▼

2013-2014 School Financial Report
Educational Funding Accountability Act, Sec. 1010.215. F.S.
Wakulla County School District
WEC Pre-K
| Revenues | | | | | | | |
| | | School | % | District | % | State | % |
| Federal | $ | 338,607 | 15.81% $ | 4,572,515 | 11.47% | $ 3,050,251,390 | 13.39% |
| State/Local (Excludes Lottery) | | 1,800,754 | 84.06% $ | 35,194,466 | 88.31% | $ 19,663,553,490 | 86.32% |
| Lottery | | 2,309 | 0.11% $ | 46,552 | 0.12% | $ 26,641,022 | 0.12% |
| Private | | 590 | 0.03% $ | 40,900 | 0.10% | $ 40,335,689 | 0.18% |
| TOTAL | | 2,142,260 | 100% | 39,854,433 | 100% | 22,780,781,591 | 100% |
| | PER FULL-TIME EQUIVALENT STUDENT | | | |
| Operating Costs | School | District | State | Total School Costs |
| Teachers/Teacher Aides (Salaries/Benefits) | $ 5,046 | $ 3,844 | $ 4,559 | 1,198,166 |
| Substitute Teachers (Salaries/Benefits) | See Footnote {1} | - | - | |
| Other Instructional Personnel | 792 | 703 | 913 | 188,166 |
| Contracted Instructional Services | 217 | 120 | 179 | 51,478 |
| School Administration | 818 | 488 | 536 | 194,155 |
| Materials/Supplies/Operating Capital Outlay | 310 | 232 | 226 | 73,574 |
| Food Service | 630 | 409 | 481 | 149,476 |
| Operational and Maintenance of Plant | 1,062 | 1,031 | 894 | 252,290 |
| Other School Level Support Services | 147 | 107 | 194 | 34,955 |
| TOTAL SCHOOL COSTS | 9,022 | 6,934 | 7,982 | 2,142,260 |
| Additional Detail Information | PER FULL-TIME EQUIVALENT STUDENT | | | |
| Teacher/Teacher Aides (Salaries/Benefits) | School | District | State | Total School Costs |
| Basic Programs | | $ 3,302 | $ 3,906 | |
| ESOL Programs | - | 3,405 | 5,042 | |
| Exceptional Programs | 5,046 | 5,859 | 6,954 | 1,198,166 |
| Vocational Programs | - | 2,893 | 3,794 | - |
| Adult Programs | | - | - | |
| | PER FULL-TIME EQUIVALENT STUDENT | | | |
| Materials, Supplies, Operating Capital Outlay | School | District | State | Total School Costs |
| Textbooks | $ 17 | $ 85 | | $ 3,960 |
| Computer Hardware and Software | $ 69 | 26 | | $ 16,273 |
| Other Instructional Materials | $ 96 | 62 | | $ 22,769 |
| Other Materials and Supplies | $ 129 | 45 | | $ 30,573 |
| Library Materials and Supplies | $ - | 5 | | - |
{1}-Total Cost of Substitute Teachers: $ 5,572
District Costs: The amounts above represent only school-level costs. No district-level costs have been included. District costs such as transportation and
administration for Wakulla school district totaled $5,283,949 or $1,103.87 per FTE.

▲

TASK DETAILS
Nothing outside this range should appear: the lines from the start of the listing through the line with "State | % |", each reproduced exactly, both ends included.

REPLY TO THE EXERCISE
2013-2014 School Financial Report
Educational Funding Accountability Act, Sec. 1010.215. F.S.
Wakulla County School District
WEC Pre-K
| Revenues | | | | | | | |
| | | School | % | District | % | State | % |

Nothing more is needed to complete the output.